The wholesale price index fell 4.95% in August compared to a 4.05% decline in July, marking the tenth month of deflation, data released by the ministry of commerce and industry showed on Monday.
Food inflation, with an over 14% weight in the index, remained in the deflationary zone for the second straight month at (-)1.13% in August versus (-)1.16% in the previous month. Vegetables prices fell 21.21% in August versus 24.52% in July, marking the fifth straight month of deflation.
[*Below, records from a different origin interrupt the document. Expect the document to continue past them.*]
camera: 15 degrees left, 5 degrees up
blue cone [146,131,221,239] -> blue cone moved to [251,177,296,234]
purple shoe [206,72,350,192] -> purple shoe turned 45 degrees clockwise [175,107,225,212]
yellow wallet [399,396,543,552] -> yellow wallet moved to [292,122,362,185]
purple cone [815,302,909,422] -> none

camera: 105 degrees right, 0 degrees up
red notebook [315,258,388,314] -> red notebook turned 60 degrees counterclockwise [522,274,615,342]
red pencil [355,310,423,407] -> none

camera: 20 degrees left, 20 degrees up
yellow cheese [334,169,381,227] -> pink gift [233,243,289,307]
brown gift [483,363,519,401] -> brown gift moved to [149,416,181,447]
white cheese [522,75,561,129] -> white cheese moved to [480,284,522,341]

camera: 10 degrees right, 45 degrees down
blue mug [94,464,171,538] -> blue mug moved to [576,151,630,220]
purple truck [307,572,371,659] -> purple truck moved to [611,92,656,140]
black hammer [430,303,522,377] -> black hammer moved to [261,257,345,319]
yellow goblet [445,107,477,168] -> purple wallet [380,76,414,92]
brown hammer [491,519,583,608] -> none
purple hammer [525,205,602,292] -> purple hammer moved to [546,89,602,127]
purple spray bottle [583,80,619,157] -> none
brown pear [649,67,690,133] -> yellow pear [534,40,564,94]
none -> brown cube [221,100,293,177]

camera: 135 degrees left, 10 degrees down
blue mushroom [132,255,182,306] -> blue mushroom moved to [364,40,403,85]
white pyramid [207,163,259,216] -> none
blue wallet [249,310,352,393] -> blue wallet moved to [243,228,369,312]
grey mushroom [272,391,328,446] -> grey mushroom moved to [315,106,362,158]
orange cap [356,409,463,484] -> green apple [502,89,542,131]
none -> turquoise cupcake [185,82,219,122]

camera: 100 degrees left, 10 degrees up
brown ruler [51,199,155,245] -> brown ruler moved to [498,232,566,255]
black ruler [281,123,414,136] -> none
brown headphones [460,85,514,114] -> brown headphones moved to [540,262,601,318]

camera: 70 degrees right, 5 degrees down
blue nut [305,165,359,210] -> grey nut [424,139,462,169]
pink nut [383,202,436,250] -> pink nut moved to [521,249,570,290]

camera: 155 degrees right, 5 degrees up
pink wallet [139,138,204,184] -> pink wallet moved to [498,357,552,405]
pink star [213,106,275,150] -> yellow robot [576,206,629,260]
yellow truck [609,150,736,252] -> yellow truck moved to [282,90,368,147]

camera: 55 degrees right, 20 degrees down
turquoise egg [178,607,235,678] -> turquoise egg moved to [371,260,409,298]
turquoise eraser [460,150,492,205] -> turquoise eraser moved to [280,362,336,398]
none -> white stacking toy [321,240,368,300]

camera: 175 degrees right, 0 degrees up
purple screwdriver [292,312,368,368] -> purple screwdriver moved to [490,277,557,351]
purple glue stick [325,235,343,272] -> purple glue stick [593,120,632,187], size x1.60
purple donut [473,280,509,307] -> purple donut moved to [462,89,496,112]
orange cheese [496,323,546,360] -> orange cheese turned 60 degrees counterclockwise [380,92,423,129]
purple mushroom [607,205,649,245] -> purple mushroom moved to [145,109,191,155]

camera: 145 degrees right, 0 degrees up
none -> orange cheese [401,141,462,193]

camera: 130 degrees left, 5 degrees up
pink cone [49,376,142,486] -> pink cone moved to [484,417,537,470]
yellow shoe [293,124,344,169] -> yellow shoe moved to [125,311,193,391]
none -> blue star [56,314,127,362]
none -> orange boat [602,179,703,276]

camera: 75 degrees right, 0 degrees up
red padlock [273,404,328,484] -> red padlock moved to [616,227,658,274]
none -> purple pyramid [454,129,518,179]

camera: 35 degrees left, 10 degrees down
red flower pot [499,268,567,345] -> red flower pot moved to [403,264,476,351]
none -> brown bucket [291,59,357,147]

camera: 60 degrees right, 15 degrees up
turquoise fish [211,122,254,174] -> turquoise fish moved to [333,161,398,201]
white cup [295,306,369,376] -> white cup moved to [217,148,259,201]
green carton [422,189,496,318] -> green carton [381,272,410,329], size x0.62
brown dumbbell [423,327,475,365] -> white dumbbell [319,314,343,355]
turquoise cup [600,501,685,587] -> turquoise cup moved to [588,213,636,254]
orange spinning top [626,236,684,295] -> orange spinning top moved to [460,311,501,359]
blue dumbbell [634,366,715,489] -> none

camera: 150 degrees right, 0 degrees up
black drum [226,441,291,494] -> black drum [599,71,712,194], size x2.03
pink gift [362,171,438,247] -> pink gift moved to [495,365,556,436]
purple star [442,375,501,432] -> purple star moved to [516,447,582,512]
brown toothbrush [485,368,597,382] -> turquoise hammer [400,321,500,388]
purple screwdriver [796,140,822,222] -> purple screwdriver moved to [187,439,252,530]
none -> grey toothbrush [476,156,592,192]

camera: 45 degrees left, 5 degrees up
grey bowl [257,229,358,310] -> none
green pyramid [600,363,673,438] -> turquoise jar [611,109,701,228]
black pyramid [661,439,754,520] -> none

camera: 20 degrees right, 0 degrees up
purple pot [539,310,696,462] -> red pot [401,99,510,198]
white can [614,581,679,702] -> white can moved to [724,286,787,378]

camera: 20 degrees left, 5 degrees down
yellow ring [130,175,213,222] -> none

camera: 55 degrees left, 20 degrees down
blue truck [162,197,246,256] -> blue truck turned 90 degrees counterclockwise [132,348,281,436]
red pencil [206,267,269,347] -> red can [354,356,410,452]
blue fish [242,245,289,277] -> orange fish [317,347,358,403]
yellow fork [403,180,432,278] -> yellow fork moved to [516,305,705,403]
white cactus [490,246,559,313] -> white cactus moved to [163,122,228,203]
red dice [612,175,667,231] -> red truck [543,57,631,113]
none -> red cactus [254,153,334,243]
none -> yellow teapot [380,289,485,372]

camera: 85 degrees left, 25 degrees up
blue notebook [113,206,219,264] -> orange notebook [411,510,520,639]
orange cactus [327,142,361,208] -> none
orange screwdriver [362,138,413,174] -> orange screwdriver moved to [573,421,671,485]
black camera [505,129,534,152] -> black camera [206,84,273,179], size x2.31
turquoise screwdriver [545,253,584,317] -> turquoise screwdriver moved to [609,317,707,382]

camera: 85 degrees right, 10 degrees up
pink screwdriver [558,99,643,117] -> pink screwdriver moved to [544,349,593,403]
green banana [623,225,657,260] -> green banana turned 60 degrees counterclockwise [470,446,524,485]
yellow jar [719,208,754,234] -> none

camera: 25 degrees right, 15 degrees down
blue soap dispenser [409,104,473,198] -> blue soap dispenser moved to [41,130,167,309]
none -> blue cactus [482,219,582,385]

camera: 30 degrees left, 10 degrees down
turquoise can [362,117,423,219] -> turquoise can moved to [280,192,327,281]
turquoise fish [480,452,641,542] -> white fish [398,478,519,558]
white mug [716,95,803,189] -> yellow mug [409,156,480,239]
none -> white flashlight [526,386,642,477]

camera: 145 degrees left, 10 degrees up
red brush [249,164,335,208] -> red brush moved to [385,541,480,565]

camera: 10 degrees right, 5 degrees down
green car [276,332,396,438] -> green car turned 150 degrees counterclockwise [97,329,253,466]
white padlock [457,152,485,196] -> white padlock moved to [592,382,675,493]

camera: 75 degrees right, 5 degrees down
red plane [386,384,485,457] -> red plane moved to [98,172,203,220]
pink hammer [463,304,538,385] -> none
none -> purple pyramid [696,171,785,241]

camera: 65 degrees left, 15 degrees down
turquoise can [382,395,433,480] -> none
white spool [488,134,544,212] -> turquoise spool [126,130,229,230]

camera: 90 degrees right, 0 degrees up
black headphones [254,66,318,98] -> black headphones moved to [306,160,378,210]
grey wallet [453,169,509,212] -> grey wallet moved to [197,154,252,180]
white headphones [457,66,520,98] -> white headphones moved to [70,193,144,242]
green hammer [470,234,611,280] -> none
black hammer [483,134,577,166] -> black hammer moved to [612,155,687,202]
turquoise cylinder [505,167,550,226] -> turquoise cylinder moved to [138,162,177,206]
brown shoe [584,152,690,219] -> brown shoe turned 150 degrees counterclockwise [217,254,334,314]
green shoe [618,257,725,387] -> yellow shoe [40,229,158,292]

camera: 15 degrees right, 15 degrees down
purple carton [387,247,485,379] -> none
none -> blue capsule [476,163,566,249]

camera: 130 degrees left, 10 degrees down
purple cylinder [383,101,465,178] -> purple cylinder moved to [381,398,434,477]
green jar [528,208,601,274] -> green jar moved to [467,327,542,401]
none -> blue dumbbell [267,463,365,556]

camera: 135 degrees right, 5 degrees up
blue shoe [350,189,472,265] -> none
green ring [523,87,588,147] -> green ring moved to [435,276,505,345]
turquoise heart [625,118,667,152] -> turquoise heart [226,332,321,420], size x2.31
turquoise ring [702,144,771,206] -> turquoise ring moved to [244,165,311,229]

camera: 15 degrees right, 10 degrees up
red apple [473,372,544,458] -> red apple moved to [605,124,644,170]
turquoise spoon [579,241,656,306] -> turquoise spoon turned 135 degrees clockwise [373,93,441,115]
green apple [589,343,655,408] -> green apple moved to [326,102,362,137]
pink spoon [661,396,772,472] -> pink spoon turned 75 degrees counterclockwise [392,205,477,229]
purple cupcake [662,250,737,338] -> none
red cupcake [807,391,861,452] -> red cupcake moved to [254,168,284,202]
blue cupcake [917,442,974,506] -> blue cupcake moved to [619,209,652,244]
The price rise of onions zoomed up to 65.29% in August from a year ago period compared to a (-)0.49% in July. Inflation in pulses rose to 36.4% during the month versus 35.75% in July. As pulses' prices shot up to Rs 155 per kg, the government has decided to import additional 5,000 tonnes of tur dal to ensure domestic supply. The government has also imported large amount of onions from Egypt and Afghanistan to boost domestic availability.
The deflation in the core sector deepened during the month, indicative of weak domestic demand.
This may urge the central bank to cut rate for the fourth time in 2015 during the policy meet on September 29.
RBI has cut rates thrice by 25 basis points each this calendar year thus taking the repo rate to 7.25%.
The average wholesale inflation in 2014-15 was 2.1% against 6.0% in 2013-14.
The deflation in fuel intensified further in August to 16.5% from 12.81% in the previous month.
Global brokerage firm Goldman Sachs has forecast that global supply glut could push the crude oil prices to as low as $20 a barrel. Oil prices have fallen by over 50% in the last one year.
Brent crude prices stood as $48.59 per barrel on Friday, 1.5% lower than the previous day.